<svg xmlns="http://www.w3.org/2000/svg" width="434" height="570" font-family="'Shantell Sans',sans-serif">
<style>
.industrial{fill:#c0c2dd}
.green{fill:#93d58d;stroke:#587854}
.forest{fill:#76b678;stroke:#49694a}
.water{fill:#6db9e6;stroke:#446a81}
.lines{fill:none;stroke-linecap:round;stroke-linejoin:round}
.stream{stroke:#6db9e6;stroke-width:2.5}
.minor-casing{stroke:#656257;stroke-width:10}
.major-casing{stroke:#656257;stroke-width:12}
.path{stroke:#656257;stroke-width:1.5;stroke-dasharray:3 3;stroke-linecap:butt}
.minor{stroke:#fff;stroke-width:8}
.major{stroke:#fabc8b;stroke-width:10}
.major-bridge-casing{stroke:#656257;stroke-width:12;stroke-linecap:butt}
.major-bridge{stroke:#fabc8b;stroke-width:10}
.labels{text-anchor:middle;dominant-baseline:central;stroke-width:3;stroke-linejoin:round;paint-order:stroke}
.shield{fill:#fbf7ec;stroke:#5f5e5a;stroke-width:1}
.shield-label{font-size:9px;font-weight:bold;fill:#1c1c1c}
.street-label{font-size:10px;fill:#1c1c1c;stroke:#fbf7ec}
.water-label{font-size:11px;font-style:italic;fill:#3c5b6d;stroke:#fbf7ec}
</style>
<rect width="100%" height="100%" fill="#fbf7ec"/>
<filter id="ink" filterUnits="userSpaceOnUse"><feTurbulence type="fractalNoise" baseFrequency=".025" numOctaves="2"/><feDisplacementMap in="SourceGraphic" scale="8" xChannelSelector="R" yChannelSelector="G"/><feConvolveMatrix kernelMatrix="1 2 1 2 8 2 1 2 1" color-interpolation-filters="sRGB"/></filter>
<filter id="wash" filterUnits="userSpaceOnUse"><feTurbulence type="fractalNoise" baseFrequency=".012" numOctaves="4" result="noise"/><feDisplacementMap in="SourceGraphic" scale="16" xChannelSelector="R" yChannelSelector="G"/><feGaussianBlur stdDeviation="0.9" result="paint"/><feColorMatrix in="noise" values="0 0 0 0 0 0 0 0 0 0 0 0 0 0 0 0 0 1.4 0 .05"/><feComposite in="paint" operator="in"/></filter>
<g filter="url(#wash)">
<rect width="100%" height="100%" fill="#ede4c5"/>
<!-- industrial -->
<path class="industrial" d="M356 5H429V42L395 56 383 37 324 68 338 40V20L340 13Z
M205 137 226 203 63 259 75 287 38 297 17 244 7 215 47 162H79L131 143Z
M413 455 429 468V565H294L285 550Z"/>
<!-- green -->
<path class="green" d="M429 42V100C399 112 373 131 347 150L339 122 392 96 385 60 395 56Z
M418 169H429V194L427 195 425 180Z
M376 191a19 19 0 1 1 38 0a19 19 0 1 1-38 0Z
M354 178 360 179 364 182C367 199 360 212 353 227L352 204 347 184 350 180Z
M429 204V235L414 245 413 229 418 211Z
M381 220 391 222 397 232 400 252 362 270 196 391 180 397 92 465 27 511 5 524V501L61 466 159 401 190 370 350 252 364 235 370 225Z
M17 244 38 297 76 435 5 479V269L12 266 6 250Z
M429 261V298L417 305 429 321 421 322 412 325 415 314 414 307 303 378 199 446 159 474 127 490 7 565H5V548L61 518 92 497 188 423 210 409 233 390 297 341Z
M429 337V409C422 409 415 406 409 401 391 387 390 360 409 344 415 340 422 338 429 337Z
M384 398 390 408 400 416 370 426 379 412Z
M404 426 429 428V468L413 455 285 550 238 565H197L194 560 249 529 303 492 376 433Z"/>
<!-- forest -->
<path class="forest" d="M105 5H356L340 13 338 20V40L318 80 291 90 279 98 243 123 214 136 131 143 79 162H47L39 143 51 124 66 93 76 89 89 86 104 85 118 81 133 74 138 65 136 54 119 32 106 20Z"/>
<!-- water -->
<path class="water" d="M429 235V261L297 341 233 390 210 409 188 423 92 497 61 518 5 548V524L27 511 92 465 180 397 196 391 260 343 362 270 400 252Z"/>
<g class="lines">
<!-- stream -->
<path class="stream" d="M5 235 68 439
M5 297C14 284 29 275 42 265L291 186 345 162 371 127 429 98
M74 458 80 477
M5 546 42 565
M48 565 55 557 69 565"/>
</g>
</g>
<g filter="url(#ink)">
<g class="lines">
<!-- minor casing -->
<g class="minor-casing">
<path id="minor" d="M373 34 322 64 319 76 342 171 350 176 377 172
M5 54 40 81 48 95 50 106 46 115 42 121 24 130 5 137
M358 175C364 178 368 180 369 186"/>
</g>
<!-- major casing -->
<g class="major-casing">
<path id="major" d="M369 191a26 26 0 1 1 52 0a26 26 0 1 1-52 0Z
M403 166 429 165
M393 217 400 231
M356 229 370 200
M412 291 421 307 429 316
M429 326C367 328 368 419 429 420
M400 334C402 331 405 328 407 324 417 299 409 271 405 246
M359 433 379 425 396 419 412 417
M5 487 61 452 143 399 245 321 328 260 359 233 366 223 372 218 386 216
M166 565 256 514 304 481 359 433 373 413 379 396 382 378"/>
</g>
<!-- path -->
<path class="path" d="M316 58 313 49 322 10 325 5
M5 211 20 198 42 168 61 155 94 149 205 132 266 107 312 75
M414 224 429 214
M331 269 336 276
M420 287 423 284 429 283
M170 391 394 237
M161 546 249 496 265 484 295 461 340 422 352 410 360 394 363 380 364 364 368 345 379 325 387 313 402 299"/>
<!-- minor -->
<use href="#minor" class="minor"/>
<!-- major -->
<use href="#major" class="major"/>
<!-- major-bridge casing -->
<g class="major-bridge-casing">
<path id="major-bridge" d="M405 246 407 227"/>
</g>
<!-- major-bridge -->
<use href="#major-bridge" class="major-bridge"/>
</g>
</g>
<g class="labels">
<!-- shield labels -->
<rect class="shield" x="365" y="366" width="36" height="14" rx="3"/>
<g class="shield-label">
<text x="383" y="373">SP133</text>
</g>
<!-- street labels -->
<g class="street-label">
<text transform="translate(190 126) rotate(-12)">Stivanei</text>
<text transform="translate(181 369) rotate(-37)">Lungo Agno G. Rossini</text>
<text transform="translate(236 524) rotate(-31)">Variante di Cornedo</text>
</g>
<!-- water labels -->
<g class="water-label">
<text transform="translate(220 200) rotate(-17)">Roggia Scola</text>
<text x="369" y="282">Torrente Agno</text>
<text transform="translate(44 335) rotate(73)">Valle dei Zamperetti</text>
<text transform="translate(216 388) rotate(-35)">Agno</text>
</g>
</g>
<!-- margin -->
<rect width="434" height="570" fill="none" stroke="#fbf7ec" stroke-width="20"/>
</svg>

--*--

To do. All the records above need to be restated exactly, line by line.

Task response.
<svg xmlns="http://www.w3.org/2000/svg" width="434" height="570" font-family="'Shantell Sans',sans-serif">
<style>
.industrial{fill:#c0c2dd}
.green{fill:#93d58d;stroke:#587854}
.forest{fill:#76b678;stroke:#49694a}
.water{fill:#6db9e6;stroke:#446a81}
.lines{fill:none;stroke-linecap:round;stroke-linejoin:round}
.stream{stroke:#6db9e6;stroke-width:2.5}
.minor-casing{stroke:#656257;stroke-width:10}
.major-casing{stroke:#656257;stroke-width:12}
.path{stroke:#656257;stroke-width:1.5;stroke-dasharray:3 3;stroke-linecap:butt}
.minor{stroke:#fff;stroke-width:8}
.major{stroke:#fabc8b;stroke-width:10}
.major-bridge-casing{stroke:#656257;stroke-width:12;stroke-linecap:butt}
.major-bridge{stroke:#fabc8b;stroke-width:10}
.labels{text-anchor:middle;dominant-baseline:central;stroke-width:3;stroke-linejoin:round;paint-order:stroke}
.shield{fill:#fbf7ec;stroke:#5f5e5a;stroke-width:1}
.shield-label{font-size:9px;font-weight:bold;fill:#1c1c1c}
.street-label{font-size:10px;fill:#1c1c1c;stroke:#fbf7ec}
.water-label{font-size:11px;font-style:italic;fill:#3c5b6d;stroke:#fbf7ec}
</style>
<rect width="100%" height="100%" fill="#fbf7ec"/>
<filter id="ink" filterUnits="userSpaceOnUse"><feTurbulence type="fractalNoise" baseFrequency=".025" numOctaves="2"/><feDisplacementMap in="SourceGraphic" scale="8" xChannelSelector="R" yChannelSelector="G"/><feConvolveMatrix kernelMatrix="1 2 1 2 8 2 1 2 1" color-interpolation-filters="sRGB"/></filter>
<filter id="wash" filterUnits="userSpaceOnUse"><feTurbulence type="fractalNoise" baseFrequency=".012" numOctaves="4" result="noise"/><feDisplacementMap in="SourceGraphic" scale="16" xChannelSelector="R" yChannelSelector="G"/><feGaussianBlur stdDeviation="0.9" result="paint"/><feColorMatrix in="noise" values="0 0 0 0 0 0 0 0 0 0 0 0 0 0 0 0 0 1.4 0 .05"/><feComposite in="paint" operator="in"/></filter>
<g filter="url(#wash)">
<rect width="100%" height="100%" fill="#ede4c5"/>
<!-- industrial -->
<path class="industrial" d="M356 5H429V42L395 56 383 37 324 68 338 40V20L340 13Z
M205 137 226 203 63 259 75 287 38 297 17 244 7 215 47 162H79L131 143Z
M413 455 429 468V565H294L285 550Z"/>
<!-- green -->
<path class="green" d="M429 42V100C399 112 373 131 347 150L339 122 392 96 385 60 395 56Z
M418 169H429V194L427 195 425 180Z
M376 191a19 19 0 1 1 38 0a19 19 0 1 1-38 0Z
M354 178 360 179 364 182C367 199 360 212 353 227L352 204 347 184 350 180Z
M429 204V235L414 245 413 229 418 211Z
M381 220 391 222 397 232 400 252 362 270 196 391 180 397 92 465 27 511 5 524V501L61 466 159 401 190 370 350 252 364 235 370 225Z
M17 244 38 297 76 435 5 479V269L12 266 6 250Z
M429 261V298L417 305 429 321 421 322 412 325 415 314 414 307 303 378 199 446 159 474 127 490 7 565H5V548L61 518 92 497 188 423 210 409 233 390 297 341Z
M429 337V409C422 409 415 406 409 401 391 387 390 360 409 344 415 340 422 338 429 337Z
M384 398 390 408 400 416 370 426 379 412Z
M404 426 429 428V468L413 455 285 550 238 565H197L194 560 249 529 303 492 376 433Z"/>
<!-- forest -->
<path class="forest" d="M105 5H356L340 13 338 20V40L318 80 291 90 279 98 243 123 214 136 131 143 79 162H47L39 143 51 124 66 93 76 89 89 86 104 85 118 81 133 74 138 65 136 54 119 32 106 20Z"/>
<!-- water -->
<path class="water" d="M429 235V261L297 341 233 390 210 409 188 423 92 497 61 518 5 548V524L27 511 92 465 180 397 196 391 260 343 362 270 400 252Z"/>
<g class="lines">
<!-- stream -->
<path class="stream" d="M5 235 68 439
M5 297C14 284 29 275 42 265L291 186 345 162 371 127 429 98
M74 458 80 477
M5 546 42 565
M48 565 55 557 69 565"/>
</g>
</g>
<g filter="url(#ink)">
<g class="lines">
<!-- minor casing -->
<g class="minor-casing">
<path id="minor" d="M373 34 322 64 319 76 342 171 350 176 377 172
M5 54 40 81 48 95 50 106 46 115 42 121 24 130 5 137
M358 175C364 178 368 180 369 186"/>
</g>
<!-- major casing -->
<g class="major-casing">
<path id="major" d="M369 191a26 26 0 1 1 52 0a26 26 0 1 1-52 0Z
M403 166 429 165
M393 217 400 231
M356 229 370 200
M412 291 421 307 429 316
M429 326C367 328 368 419 429 420
M400 334C402 331 405 328 407 324 417 299 409 271 405 246
M359 433 379 425 396 419 412 417
M5 487 61 452 143 399 245 321 328 260 359 233 366 223 372 218 386 216
M166 565 256 514 304 481 359 433 373 413 379 396 382 378"/>
</g>
<!-- path -->
<path class="path" d="M316 58 313 49 322 10 325 5
M5 211 20 198 42 168 61 155 94 149 205 132 266 107 312 75
M414 224 429 214
M331 269 336 276
M420 287 423 284 429 283
M170 391 394 237
M161 546 249 496 265 484 295 461 340 422 352 410 360 394 363 380 364 364 368 345 379 325 387 313 402 299"/>
<!-- minor -->
<use href="#minor" class="minor"/>
<!-- major -->
<use href="#major" class="major"/>
<!-- major-bridge casing -->
<g class="major-bridge-casing">
<path id="major-bridge" d="M405 246 407 227"/>
</g>
<!-- major-bridge -->
<use href="#major-bridge" class="major-bridge"/>
</g>
</g>
<g class="labels">
<!-- shield labels -->
<rect class="shield" x="365" y="366" width="36" height="14" rx="3"/>
<g class="shield-label">
<text x="383" y="373">SP133</text>
</g>
<!-- street labels -->
<g class="street-label">
<text transform="translate(190 126) rotate(-12)">Stivanei</text>
<text transform="translate(181 369) rotate(-37)">Lungo Agno G. Rossini</text>
<text transform="translate(236 524) rotate(-31)">Variante di Cornedo</text>
</g>
<!-- water labels -->
<g class="water-label">
<text transform="translate(220 200) rotate(-17)">Roggia Scola</text>
<text x="369" y="282">Torrente Agno</text>
<text transform="translate(44 335) rotate(73)">Valle dei Zamperetti</text>
<text transform="translate(216 388) rotate(-35)">Agno</text>
</g>
</g>
<!-- margin -->
<rect width="434" height="570" fill="none" stroke="#fbf7ec" stroke-width="20"/>
</svg>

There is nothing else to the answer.